All Peppers like a warm, sunny and sheltered spot. They originated in the tropical highlands of Central and South America and grow best with warm (70 to 80˚ F) days, cool (55 to 70˚ F) nights and high humidity.

Water Needs

Moderate

Pepper plants are somewhat drought tolerant (especially Hot Peppers), but lack of water can affect fruiting, so they should be kept moist for best production. Drip irrigation works well with Peppers.

Sweet Peppers are particularly vulnerable to water stress when fruiting, so keep the soil evenly moist. If not given enough water, the fruits can develop a slightly bitter flavor (and may get Blossom End Rot).

Don't leave water on the leaves overnight as this encourages disease.

Fertilizer Needs

Heavy

Low nitrogen. High potassium. High phosphorus. Peppers are fairly hungry plants and require lots of phosphorus and potassium, but not too much nitrogen (which may result in big vigorous plants, but few fruits).

Side Dressing, after transplanting

Compost tea, 2 cup(s) per plant, after transplanting, every 3 weeks

It’s a good idea to feed the plants with compost tea or liquid kelp, after they have recovered from transplanting. After that, give the plants a regular feeding of compost tea every 3 weeks, and be sure to do so when flowering and producing fruit.

Pruning, when 6in tall

when 6in tall, 1 time

Some gardeners pinch out the growing tip when the plant is about 6" tall to encourage bushy, branching growth.

Watering, before flowering

Water, 3 quart(s), before flowering, 2 times a week

The plants should be given all the water they need on a regular basis. This means checking the soil every few days and watering until it is thoroughly moist.

Watering also depends on your local weather; don't water if it's raining, or water more frequently if it's dry. Just be sure to keep soil moist for the best crop. The best way to know how much moisture is in your soil is to feel 1" below the soil line. If it's dry, water.

Side Dressing, at flowering

Mulch, 2 inch(es), at flowering, 1 time

Mulch is helpful to conserve moisture and to keep down weeds around these shallow rooted crops.

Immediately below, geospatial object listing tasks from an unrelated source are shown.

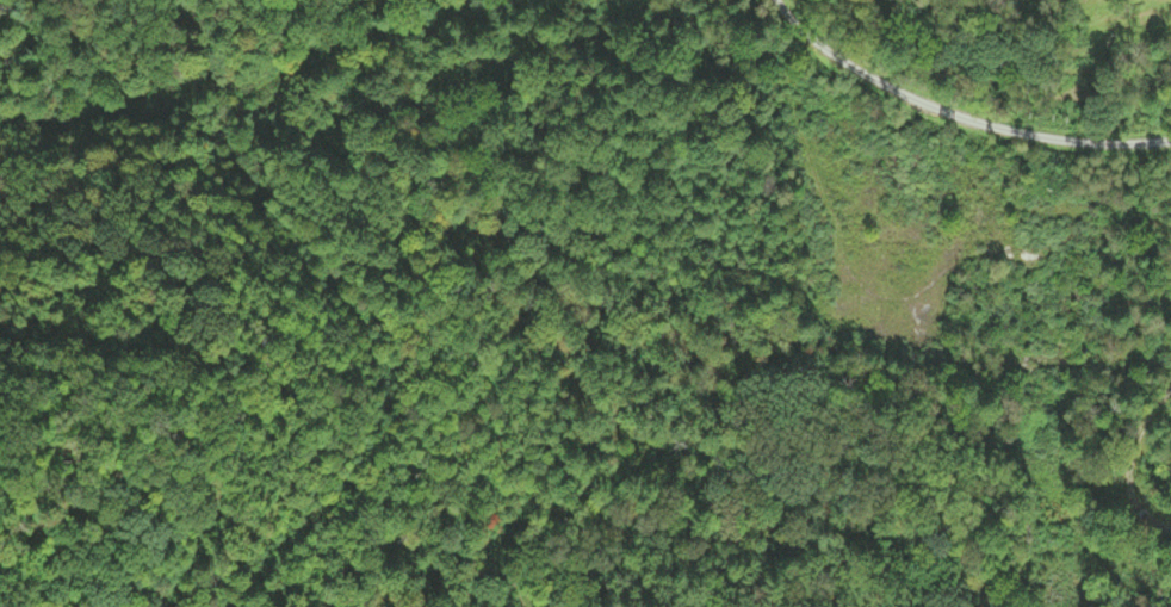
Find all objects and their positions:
road: (276, 29)
road: (951, 131)
road: (303, 520)

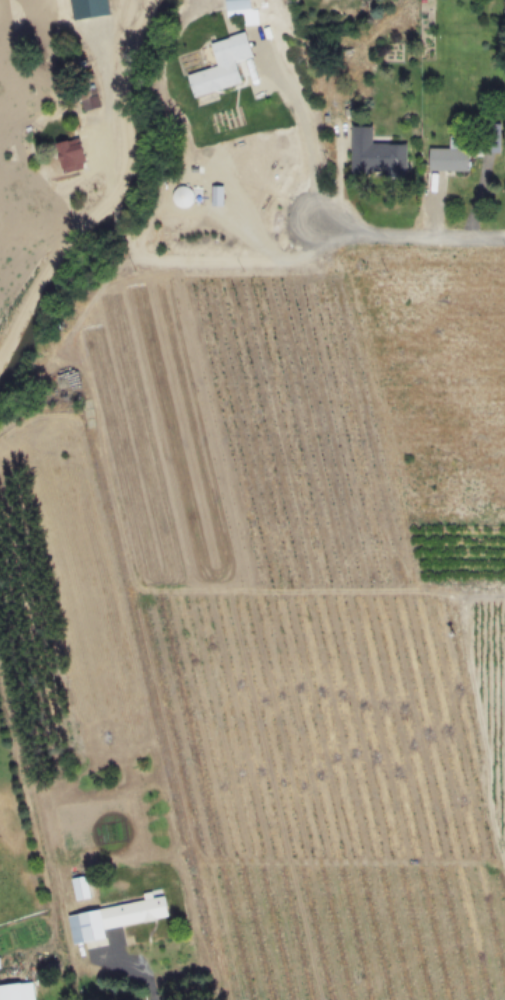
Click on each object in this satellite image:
building: (236, 5)
building: (65, 11)
building: (220, 64)
building: (490, 137)
road: (308, 145)
building: (374, 153)
building: (70, 154)
building: (450, 154)
road: (122, 196)
road: (292, 264)
building: (80, 887)
building: (111, 918)
road: (134, 973)
building: (16, 991)

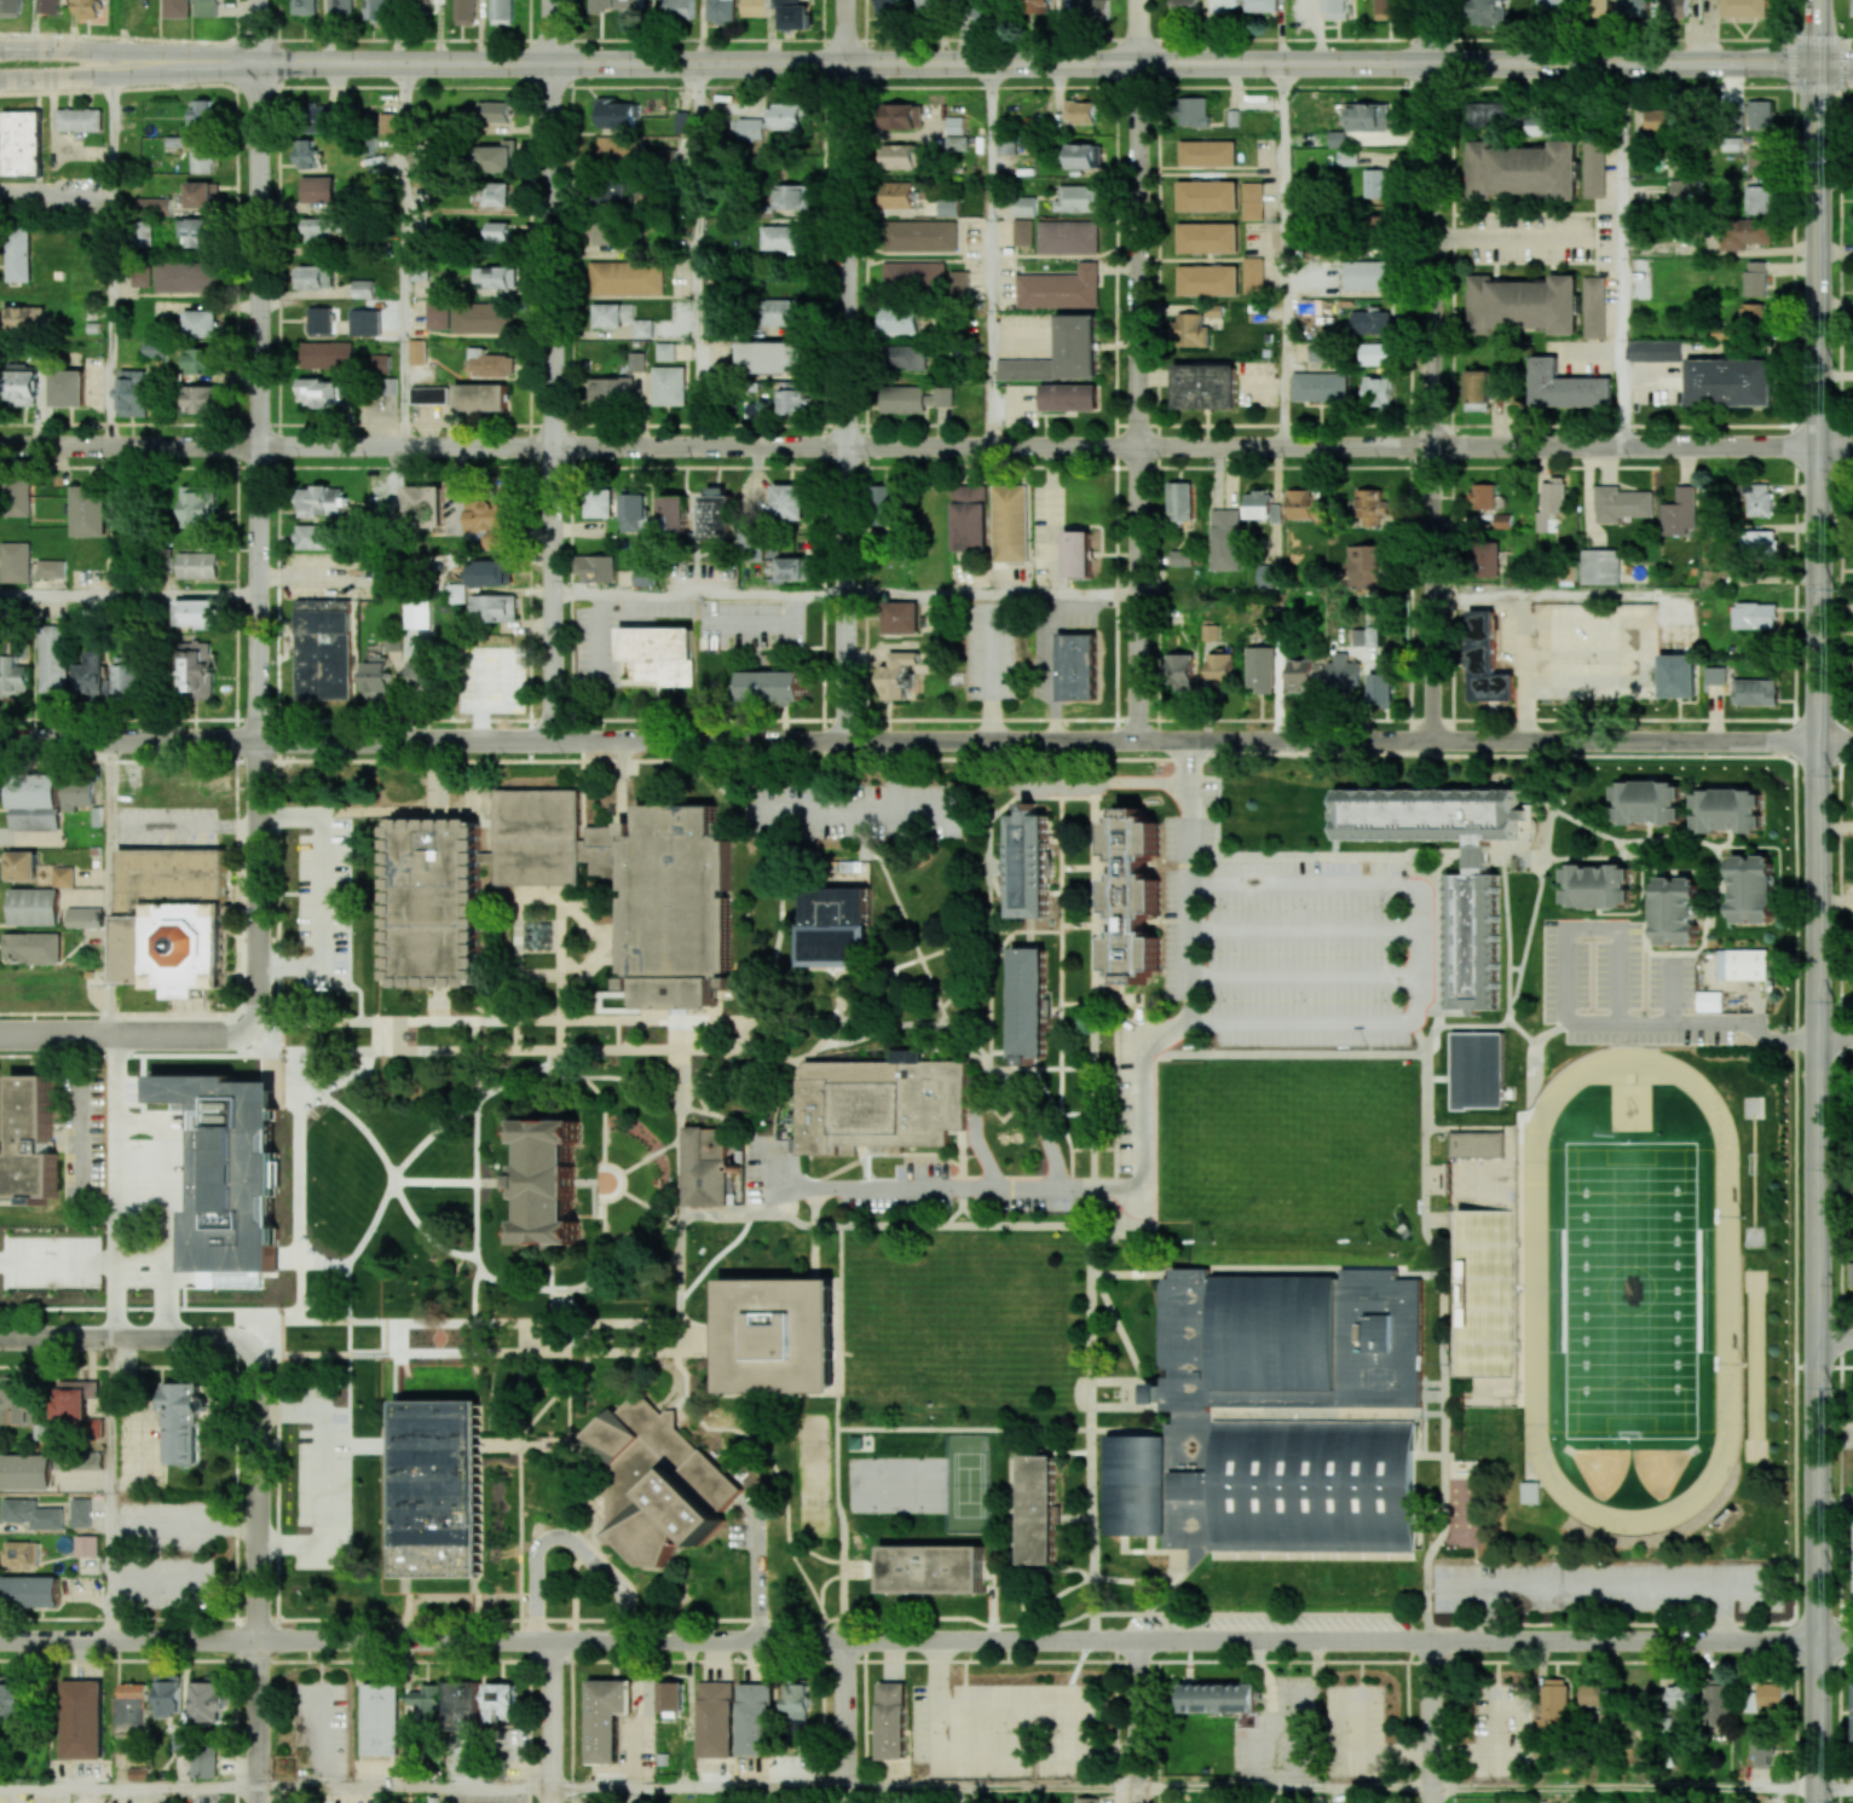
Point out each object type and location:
building: (421, 2)
building: (630, 4)
building: (1187, 5)
building: (1223, 5)
building: (1260, 5)
building: (48, 6)
building: (600, 6)
building: (923, 6)
building: (1037, 6)
building: (304, 7)
building: (341, 7)
building: (1551, 7)
building: (10, 8)
building: (177, 8)
building: (754, 8)
building: (888, 8)
building: (1594, 8)
building: (1634, 8)
building: (1674, 8)
building: (1743, 8)
building: (86, 9)
building: (207, 9)
building: (377, 9)
building: (678, 9)
building: (1095, 9)
building: (1337, 9)
building: (1388, 9)
building: (1852, 9)
building: (720, 10)
building: (977, 10)
building: (465, 12)
building: (502, 12)
building: (1486, 12)
building: (794, 15)
road: (841, 31)
road: (256, 32)
road: (549, 32)
road: (1134, 32)
road: (1432, 32)
road: (1816, 32)
road: (128, 51)
road: (1036, 63)
traffic signals: (1816, 65)
road: (1834, 65)
road: (128, 75)
road: (926, 85)
building: (494, 111)
building: (1079, 112)
building: (1194, 112)
building: (617, 113)
building: (1488, 114)
building: (1758, 115)
building: (902, 116)
building: (203, 117)
building: (1368, 117)
building: (79, 118)
building: (321, 118)
building: (1658, 122)
building: (387, 123)
building: (1539, 124)
building: (955, 125)
building: (750, 128)
building: (1338, 139)
building: (957, 142)
building: (22, 143)
building: (620, 150)
building: (307, 153)
building: (1207, 153)
building: (902, 156)
building: (1084, 156)
building: (498, 157)
building: (1348, 157)
building: (202, 159)
building: (1758, 159)
building: (1524, 169)
building: (1594, 170)
building: (1375, 183)
building: (317, 189)
building: (615, 190)
building: (1679, 191)
road: (54, 193)
building: (492, 194)
building: (202, 195)
building: (898, 195)
building: (792, 196)
building: (1207, 196)
building: (1079, 198)
building: (1758, 199)
building: (1253, 201)
building: (152, 206)
building: (1025, 206)
building: (948, 207)
building: (320, 228)
building: (499, 231)
building: (197, 232)
building: (1023, 232)
building: (604, 233)
building: (1742, 233)
building: (919, 235)
building: (1068, 237)
building: (783, 238)
building: (1208, 238)
road: (1511, 238)
building: (1852, 240)
road: (400, 253)
road: (696, 253)
road: (986, 253)
road: (1280, 254)
building: (18, 255)
road: (1621, 255)
road: (109, 260)
building: (913, 274)
building: (1253, 275)
building: (1365, 275)
building: (140, 276)
building: (185, 276)
building: (315, 277)
building: (495, 277)
building: (626, 278)
building: (1755, 278)
building: (1207, 280)
building: (959, 283)
building: (363, 288)
building: (1060, 288)
building: (1524, 304)
building: (1593, 307)
building: (784, 311)
building: (612, 314)
building: (438, 315)
building: (1754, 315)
building: (480, 318)
building: (26, 319)
building: (319, 320)
building: (898, 320)
building: (1370, 320)
building: (199, 323)
building: (642, 328)
building: (1190, 330)
road: (1018, 340)
building: (1078, 346)
building: (1655, 350)
building: (417, 351)
building: (666, 351)
building: (1320, 351)
building: (1375, 353)
road: (1753, 354)
building: (326, 355)
building: (772, 355)
building: (903, 356)
building: (200, 359)
building: (636, 361)
building: (381, 363)
building: (490, 364)
building: (1025, 369)
building: (1731, 382)
building: (23, 385)
building: (669, 385)
building: (1206, 386)
building: (1319, 386)
building: (1566, 387)
building: (68, 388)
building: (609, 390)
building: (1378, 390)
building: (1477, 390)
building: (321, 392)
building: (132, 393)
building: (429, 395)
building: (481, 397)
building: (1069, 397)
building: (914, 398)
building: (202, 399)
road: (845, 400)
road: (256, 401)
road: (550, 401)
building: (793, 401)
road: (1138, 402)
road: (1432, 402)
road: (1818, 402)
road: (1003, 406)
road: (440, 418)
road: (113, 424)
road: (422, 443)
road: (1332, 445)
road: (1836, 446)
building: (1483, 496)
building: (15, 497)
building: (320, 500)
building: (1759, 500)
building: (1180, 501)
building: (790, 502)
building: (1551, 502)
building: (599, 503)
building: (1621, 504)
building: (882, 505)
building: (1303, 505)
building: (424, 506)
building: (1262, 506)
building: (1371, 506)
building: (197, 507)
building: (87, 510)
building: (635, 510)
building: (717, 512)
building: (673, 513)
building: (1680, 513)
building: (969, 517)
road: (1054, 519)
building: (1502, 521)
building: (491, 523)
building: (1009, 523)
building: (312, 536)
building: (1755, 544)
building: (1078, 554)
building: (1181, 557)
building: (1485, 558)
building: (15, 562)
building: (197, 565)
building: (1364, 565)
building: (1601, 566)
building: (596, 567)
building: (50, 568)
building: (788, 570)
building: (487, 573)
building: (1267, 576)
building: (644, 577)
road: (128, 592)
building: (456, 593)
road: (697, 593)
road: (992, 593)
road: (1559, 594)
building: (494, 607)
building: (197, 612)
building: (418, 613)
building: (1754, 616)
building: (899, 617)
building: (323, 649)
building: (660, 654)
road: (1057, 657)
building: (51, 658)
building: (1485, 660)
building: (1077, 666)
building: (195, 668)
building: (1220, 668)
building: (1260, 669)
building: (1181, 671)
building: (1343, 672)
building: (91, 674)
building: (128, 674)
building: (419, 674)
building: (897, 674)
building: (1304, 674)
building: (501, 675)
building: (1714, 675)
building: (12, 676)
road: (992, 676)
building: (1678, 676)
building: (378, 677)
building: (772, 686)
building: (1381, 690)
building: (1755, 692)
road: (926, 719)
road: (422, 738)
road: (1332, 740)
road: (1836, 740)
building: (35, 786)
building: (78, 793)
building: (1647, 802)
road: (966, 803)
building: (1728, 810)
road: (183, 824)
building: (540, 832)
building: (24, 865)
building: (1029, 867)
building: (63, 876)
road: (256, 884)
road: (110, 886)
building: (1597, 886)
building: (1751, 889)
road: (320, 890)
building: (1133, 900)
building: (36, 903)
building: (436, 905)
building: (1675, 911)
building: (672, 913)
building: (83, 917)
road: (907, 922)
building: (175, 924)
building: (836, 926)
road: (1305, 929)
parking lot: (1293, 942)
building: (1474, 942)
building: (32, 947)
road: (1421, 954)
building: (1742, 964)
road: (1305, 977)
parking lot: (1620, 988)
road: (1060, 989)
road: (1670, 991)
building: (1709, 1001)
building: (1028, 1005)
road: (575, 1020)
road: (1577, 1020)
road: (125, 1033)
road: (342, 1033)
road: (1836, 1035)
road: (1838, 1035)
road: (1469, 1036)
road: (1495, 1037)
road: (456, 1047)
road: (1533, 1062)
road: (539, 1067)
building: (1478, 1070)
road: (602, 1076)
road: (1463, 1077)
road: (1003, 1078)
building: (879, 1104)
road: (1479, 1105)
road: (603, 1116)
road: (1145, 1131)
park: (1288, 1137)
building: (30, 1141)
building: (1477, 1144)
road: (650, 1156)
building: (707, 1166)
building: (232, 1175)
road: (455, 1180)
road: (624, 1181)
road: (110, 1185)
building: (547, 1186)
road: (297, 1200)
road: (651, 1208)
road: (885, 1224)
road: (422, 1231)
building: (42, 1244)
road: (55, 1264)
road: (338, 1266)
road: (1818, 1271)
building: (1850, 1274)
road: (1270, 1275)
road: (491, 1278)
road: (635, 1283)
road: (552, 1286)
track: (1725, 1289)
park: (1628, 1290)
park: (1628, 1290)
building: (1487, 1291)
stadium: (1488, 1292)
road: (293, 1310)
road: (458, 1320)
building: (1276, 1334)
building: (780, 1335)
road: (125, 1336)
road: (1835, 1338)
road: (457, 1353)
road: (1137, 1364)
road: (679, 1365)
building: (71, 1398)
building: (15, 1403)
road: (1093, 1414)
building: (184, 1424)
road: (524, 1427)
road: (968, 1428)
road: (843, 1432)
road: (348, 1443)
park: (813, 1444)
road: (1430, 1454)
road: (234, 1467)
building: (26, 1472)
road: (320, 1478)
building: (657, 1482)
park: (877, 1483)
park: (968, 1483)
park: (921, 1484)
building: (1138, 1484)
road: (110, 1487)
building: (1308, 1487)
building: (1529, 1492)
building: (436, 1497)
park: (815, 1498)
building: (1038, 1505)
building: (80, 1512)
building: (31, 1513)
road: (567, 1543)
building: (85, 1545)
building: (17, 1553)
road: (1838, 1556)
building: (930, 1567)
road: (256, 1572)
road: (1606, 1585)
road: (1436, 1586)
building: (29, 1591)
road: (818, 1608)
road: (1336, 1611)
road: (1489, 1612)
road: (128, 1617)
road: (908, 1639)
road: (1835, 1640)
road: (1360, 1662)
building: (166, 1696)
building: (1679, 1696)
building: (1764, 1696)
building: (1594, 1697)
building: (500, 1698)
building: (671, 1698)
building: (1220, 1698)
building: (1555, 1698)
building: (14, 1700)
building: (796, 1701)
building: (1717, 1701)
building: (131, 1703)
building: (205, 1703)
building: (464, 1703)
building: (426, 1704)
building: (606, 1717)
building: (81, 1719)
building: (381, 1719)
building: (716, 1719)
building: (756, 1719)
building: (892, 1720)
road: (551, 1721)
road: (845, 1721)
road: (1138, 1721)
road: (1432, 1721)
road: (525, 1731)
building: (182, 1741)
building: (1763, 1748)
building: (202, 1760)
building: (139, 1773)
road: (1835, 1788)
road: (403, 1789)
road: (698, 1789)
road: (1625, 1789)
road: (128, 1790)
road: (991, 1790)
road: (1285, 1790)
building: (1086, 1800)
building: (976, 1802)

Be aware that mulch insulates the soil, so don’t apply it until the soil is warm (65º to depth of 4"). Ideally wait until the plants are flowering.

Watering, after flowering

Water, 3 quart(s), after flowering, 2 times a week

The plants must never be short of water while they are flowering and producing fruit. Make sure the soil is constantly moist, as they have a greater need for water at this time. 

Support

No

Though staking isn't usually needed, it is sometimes helpful to keep the plants upright and to keep fruit off the ground. If your plants start to lean you should put in a sturdy stake several inches away from stem.